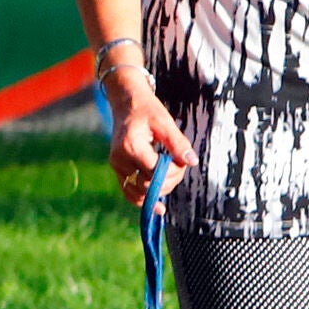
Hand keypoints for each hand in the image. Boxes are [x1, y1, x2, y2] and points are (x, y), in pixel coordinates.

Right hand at [105, 72, 196, 208]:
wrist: (126, 103)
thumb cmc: (147, 110)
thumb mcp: (165, 122)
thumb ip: (178, 143)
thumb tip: (191, 162)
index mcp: (130, 146)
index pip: (154, 172)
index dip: (173, 172)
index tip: (182, 161)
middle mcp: (120, 160)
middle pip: (147, 186)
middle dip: (168, 181)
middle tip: (180, 166)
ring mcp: (117, 167)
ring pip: (138, 193)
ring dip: (158, 191)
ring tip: (172, 177)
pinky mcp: (118, 170)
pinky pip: (129, 192)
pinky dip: (144, 198)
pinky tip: (158, 205)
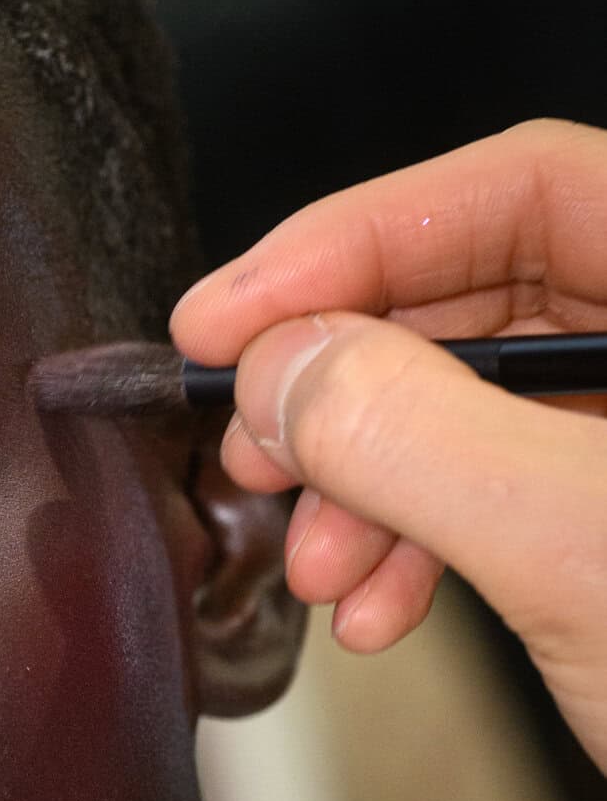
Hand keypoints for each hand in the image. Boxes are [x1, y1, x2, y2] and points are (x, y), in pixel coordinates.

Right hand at [173, 118, 606, 771]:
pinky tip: (376, 610)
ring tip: (312, 566)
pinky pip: (512, 496)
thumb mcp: (578, 545)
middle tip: (252, 445)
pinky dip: (426, 546)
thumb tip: (288, 363)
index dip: (352, 237)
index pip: (525, 191)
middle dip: (353, 384)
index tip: (229, 317)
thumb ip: (415, 431)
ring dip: (373, 485)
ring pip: (485, 408)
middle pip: (491, 296)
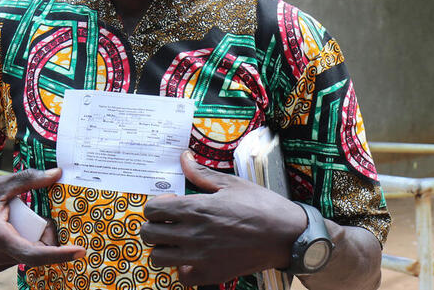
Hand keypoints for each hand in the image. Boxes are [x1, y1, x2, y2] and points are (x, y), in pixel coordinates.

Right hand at [0, 168, 85, 271]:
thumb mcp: (0, 186)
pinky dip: (25, 242)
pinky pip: (18, 255)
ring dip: (35, 239)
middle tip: (47, 218)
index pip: (34, 254)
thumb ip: (29, 180)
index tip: (79, 252)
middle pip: (36, 252)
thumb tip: (57, 173)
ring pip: (28, 254)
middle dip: (48, 237)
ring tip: (24, 218)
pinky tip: (18, 227)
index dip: (59, 254)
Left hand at [140, 152, 306, 285]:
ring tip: (176, 240)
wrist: (286, 235)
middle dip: (153, 225)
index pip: (152, 210)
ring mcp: (200, 258)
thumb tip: (184, 157)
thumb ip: (201, 173)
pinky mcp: (211, 274)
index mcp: (196, 209)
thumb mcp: (231, 184)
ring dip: (163, 247)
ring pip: (158, 257)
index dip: (156, 205)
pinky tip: (193, 257)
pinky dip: (182, 268)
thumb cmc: (261, 205)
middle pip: (148, 234)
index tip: (170, 203)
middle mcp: (193, 235)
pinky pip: (181, 277)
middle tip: (168, 222)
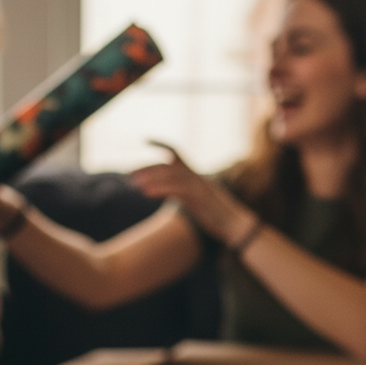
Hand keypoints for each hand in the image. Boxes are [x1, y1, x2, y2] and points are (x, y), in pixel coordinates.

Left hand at [131, 142, 255, 247]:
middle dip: (147, 169)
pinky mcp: (199, 197)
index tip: (146, 139)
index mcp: (196, 175)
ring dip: (150, 178)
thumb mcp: (200, 202)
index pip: (177, 153)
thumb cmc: (218, 216)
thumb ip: (186, 195)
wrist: (236, 225)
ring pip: (170, 175)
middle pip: (168, 166)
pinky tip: (146, 193)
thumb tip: (175, 195)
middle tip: (128, 174)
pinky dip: (160, 189)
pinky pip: (176, 189)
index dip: (162, 144)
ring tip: (133, 184)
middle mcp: (196, 176)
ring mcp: (198, 185)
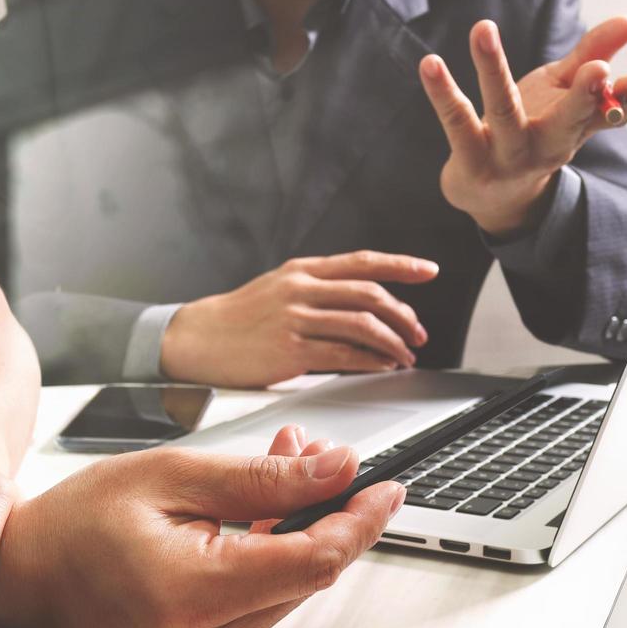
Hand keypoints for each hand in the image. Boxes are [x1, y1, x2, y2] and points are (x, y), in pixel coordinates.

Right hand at [0, 425, 404, 627]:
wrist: (25, 578)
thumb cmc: (78, 524)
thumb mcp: (172, 476)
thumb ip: (262, 479)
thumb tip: (337, 470)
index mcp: (192, 595)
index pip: (312, 562)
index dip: (358, 521)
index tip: (386, 486)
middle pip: (306, 576)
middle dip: (326, 512)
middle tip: (316, 453)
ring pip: (288, 589)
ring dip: (298, 531)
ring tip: (281, 468)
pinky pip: (261, 603)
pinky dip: (271, 556)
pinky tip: (261, 512)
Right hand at [160, 251, 438, 387]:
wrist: (197, 339)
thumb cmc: (238, 319)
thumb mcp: (278, 288)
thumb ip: (316, 291)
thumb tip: (359, 304)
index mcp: (302, 271)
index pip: (362, 262)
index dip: (401, 265)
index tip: (429, 270)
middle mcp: (301, 289)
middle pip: (369, 294)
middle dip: (403, 314)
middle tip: (418, 332)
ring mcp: (295, 318)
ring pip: (361, 324)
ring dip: (393, 341)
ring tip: (405, 354)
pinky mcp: (289, 349)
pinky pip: (343, 353)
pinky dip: (370, 360)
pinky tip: (382, 365)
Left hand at [419, 17, 626, 235]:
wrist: (490, 196)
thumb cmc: (534, 131)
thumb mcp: (563, 94)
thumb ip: (592, 55)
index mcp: (574, 130)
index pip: (607, 116)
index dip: (625, 100)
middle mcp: (546, 147)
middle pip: (567, 122)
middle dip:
+++++
» WHAT TO WORK ON
In the data above, find each line where the string "Right" appears, then copy it.

» RESULT FOR THIS EXERCISE
Right hand at [105, 72, 196, 208]:
Right hand at [173, 118, 606, 771]:
Right hand at [0, 168, 85, 271]:
Right hand at [0, 425, 404, 627]:
Right hand at [160, 251, 438, 387]:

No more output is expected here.